Closed LeoniusChen closed 1 month ago
We did try autoregressive generation. Specifically, you can first generate 12 frames for a 2 second audio, then use the last generated frame as input, together with the next 2-second audio, to generate again. By design, you can iteratively generate longer videos by conditioning on longer audio in this way.
However, like many other autoregressive methods, this leads to error accumulation: since the generated frames are usually in lower quality than groundtruth frames, the error will be accumulated to next generation, so on so forth.

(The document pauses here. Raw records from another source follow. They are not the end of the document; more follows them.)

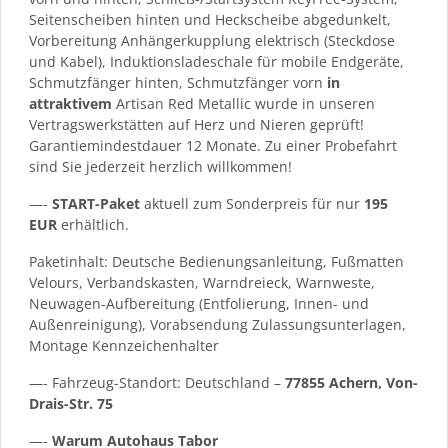
Seitenscheiben hinten und Heckscheibe abgedunkelt,
Vorbereitung Anhängerkupplung elektrisch (Steckdose
und Kabel), Induktionsladeschale für mobile Endgeräte,
Schmutzfänger hinten, Schmutzfänger vorn
in
attraktivem
Artisan Red Metallic wurde in unseren
Vertragswerkstätten auf Herz und Nieren geprüft!
Garantiemindestdauer 12 Monate. Zu einer Probefahrt
sind Sie jederzeit herzlich willkommen!
—-
START-Paket
aktuell zum Sonderpreis für nur
195
EUR
erhältlich.
Paketinhalt: Deutsche Bedienungsanleitung, Fußmatten
Velours, Verbandskasten, Warndreieck, Warnweste,
Neuwagen-Aufbereitung (Entfolierung, Innen- und
Außenreinigung), Vorabsendung Zulassungsunterlagen,
Montage Kennzeichenhalter
—- Fahrzeug-Standort: Deutschland –
77855 Achern, Von-
Drais-Str. 75
—-
Warum Autohaus Tabor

In practice, we did try this way for longer video generation. As you can see below, while the generated video content is always well synchronized with input audio, the image quality decreases, due to error accumulation:
https://github.com/user-attachments/assets/f9b5e7a8-99a4-48d6-8bda-d44997ba0a49
Hope this helps!
Nice! It would be incredibly helpful if you could release the code related to iterative generation and add an option when generating videos. This would greatly facilitate future works, allowing for easier comparison.
Hi Leonius,
Very sorry that I am currently overburdened by another project and do not have time to add more features for the code, unless really necessary. The current released codebase is cleaned. But the video above is produced by our previous uncleaned code. They are not quite compatible.
To implement this feature, you can divide audio into multiple 2-second chunks, and extract the last frame of each generation using cv2 or torchvision.io, then generate multiple times, which is not too complicated if you need quantitative comparison.
Hope you can understand. Thank you!
Thanks for the reply. I understand the constraints. Have a nice day!
Great work! I have been testing the model and noticed that audio clips longer than 2 seconds are truncated, resulting in the generated videos that are still only 12 frames (2 seconds * 6 frames per second), consistent with the training setup of using 12 frames.
I want to ask if it is possible to generate videos that match the length of the audio or longer than 12 frames in inference?